Bread-and-butter Species

Anglers do not have to look too far to get amongst plentiful, hard-fighting and often great tasting bread-and-butter species. On the West Coast, this refers to species like black bream, sand and yellowfin whiting, Australian herring (known as tommy ruff in eastern states), calamari, and bluespot and bartail flathead.

“South Mole at Freemantle is a great landbased spot for squid,” Chris explains, “and Hillarys Boat Harbour is a productive squid spot too.”

“Heading south a bit, you’ll find plenty of squid fishing from any of the jetties and rock walls in Cockburn Sound, especially if there’s weedbeds nearby.”

Black bream are another popular target for landbased fishers, and these charismatic little predators can be found in most estuary systems throughout the South West.

“There’s heaps of bream in Swan River,” Chris says, “I generally fish upstream of The Causeway, as there’s lots of snags to cast at and a lot less blowfish to destroy your lures!”

“As for whiting,” he continues, “sand whiting can be caught off any beach year-round, and yellowfin whiting will take lures in the lower reaches of the Swan, the flats near Rockingham, and in the Peel-Harvey Estuary System in summer.”

“If you’re chasing flathead, Applecross, Point Walter and East Freo are good areas to try with soft plastics.”

Pelagics and Larger Estuary Predators

The migrating pelagics that visit the Perth area are another part of the fishery that offers a lot for landbased anglers.

The South West salmon run through the early part of autumn and into winter sees anglers gathering along beaches from just north of Perth to the South Australian/West Australian border. Fishing from any rock wall, jetty or stretch of beach in this region puts you in with a chance of intercepting a school of ravenous salmon, however the pelagic fishery doesn’t stop there.
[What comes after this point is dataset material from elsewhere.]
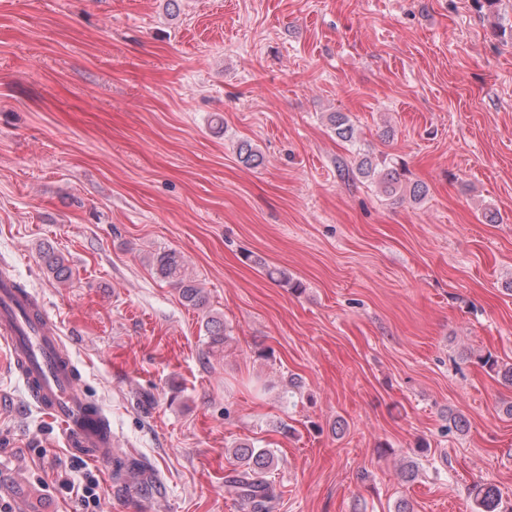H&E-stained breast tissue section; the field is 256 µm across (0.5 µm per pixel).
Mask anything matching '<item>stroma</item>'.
<instances>
[{"label":"stroma","mask_w":512,"mask_h":512,"mask_svg":"<svg viewBox=\"0 0 512 512\" xmlns=\"http://www.w3.org/2000/svg\"><path fill=\"white\" fill-rule=\"evenodd\" d=\"M364 156L425 197L339 177ZM0 268L156 483L73 454L0 339L9 512H82L61 484L90 470L105 512H247L242 444L275 456L272 512H474L483 483L512 512V386L476 361L512 364V0H0ZM149 263L155 273L171 282L179 289L182 300L192 307H203L206 297L197 280L188 272L187 262L183 255L176 250H164L154 253Z\"/></svg>","instance_id":"obj_1"}]
</instances>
“You can find good tailor in the Swan,” Chris says, “they turn up in the same areas as the flathead, but more so around the drop-offs.”
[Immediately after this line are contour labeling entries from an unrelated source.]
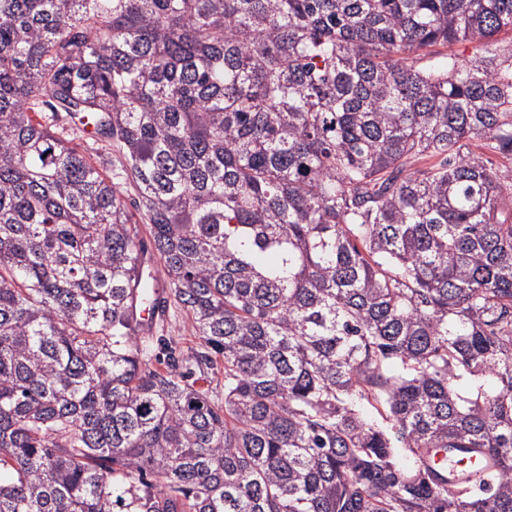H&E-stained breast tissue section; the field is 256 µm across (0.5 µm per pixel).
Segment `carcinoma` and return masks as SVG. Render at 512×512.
<instances>
[{
	"instance_id": "cac0c4a2",
	"label": "carcinoma",
	"mask_w": 512,
	"mask_h": 512,
	"mask_svg": "<svg viewBox=\"0 0 512 512\" xmlns=\"http://www.w3.org/2000/svg\"><path fill=\"white\" fill-rule=\"evenodd\" d=\"M509 29L512 0H0V512H512ZM459 41L486 54L421 57ZM146 253L185 352L132 313ZM447 448L496 469L450 490ZM153 336H165L170 339L172 345L179 349H187V347L194 346L196 339L190 336L189 320L184 313L174 312L171 309L169 316L164 324L159 325Z\"/></svg>"
}]
</instances>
“They’re a fairly safe bet pretty much every evening through summer along the beaches too,” he goes on, “Swanbourne and Cottesloe are popular locations for this.”

“Skippy will turn up in the marinas, especially with a good berley trail,” he explains, “Hillarys, North and South Mole, and any of the jetties in Cockburn Sound will have skippy around them.”
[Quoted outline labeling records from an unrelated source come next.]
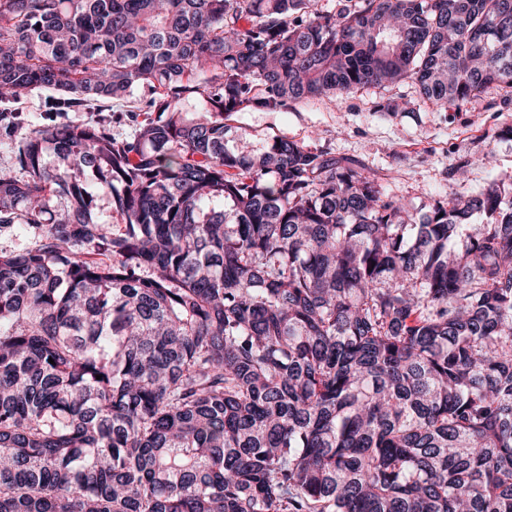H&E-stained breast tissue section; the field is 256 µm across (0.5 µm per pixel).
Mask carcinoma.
I'll return each mask as SVG.
<instances>
[{
	"instance_id": "cac0c4a2",
	"label": "carcinoma",
	"mask_w": 512,
	"mask_h": 512,
	"mask_svg": "<svg viewBox=\"0 0 512 512\" xmlns=\"http://www.w3.org/2000/svg\"><path fill=\"white\" fill-rule=\"evenodd\" d=\"M406 79L512 91V0H0V512H512V177L224 123ZM143 96L144 91L141 88H136L132 96L123 101H113L109 110L105 112H68L70 119L77 123H90L96 121L101 116H108L115 123H112V131L122 135H130L133 132V127L126 121L124 114L125 110L129 109L134 102H139ZM113 116V117H112ZM56 96V93L51 90L34 91L18 103L17 106L24 112L30 113V115L39 116ZM81 181L96 203L95 213L98 219L103 224H116L117 219L112 217V205L108 198L102 196L98 180L91 173H85Z\"/></svg>"
}]
</instances>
It might be hard to believe, but Spanish mackerel and longtail tuna also make an appearance for landbased anglers in Perth each year, usually in January and February. While this is far from an easy fishery, those looking for a challenge can really put their skills to the test.

“Fishing large lures or live baits from Cockburn Sound or any rock walls is the way to catch bigger pelagics,” Chris says.

Perth is well known for its well-managed ‘demersal’ (meaning fish that live near the sea floor) fishery, and in the right conditions you don’t need a boat to enjoy it.

“During storms and large swells, pink snapper up to 10kg get caught regularly,” Chris explains, “basically, terrible weather out on the ocean means there will be good snapper fishing.”

“There’s also good numbers of mulloway in the Swan and along the beaches.”

“Summer and autumn tend to be the best times, with spots like The Narrows and The Causeway good for lure fishers.”


Just when you thought it sounded good, it gets better! The South West region has plenty of viable options for those wanting to chase a variety of freshwater fish, however trout and redfin are the dominant species.

“There’s trout stocked into Waroona, Harvey and Wellington dams,” Chris says, “however you’ll need a license to fish them.”

“Trout don’t breed in WA, so all fish need to be stocked, and this is why buying a license is important.”

“There’s also redfin in pretty much all freshwater in this area, and they’re good fun on lures as well.”


Whether you’re a Perth local or are just visiting, don’t discount the landbased fishing available right under your nose. Clued-in anglers have proven time and again that some seriously impressive fish lurk around the man-made structures of the big city. Sure, West Australians like to drive for hours outside of the cities in search of fish, but if it’s a simple feed you’re after or even just a bit of wholesome sport, our capital in the West just about has it all.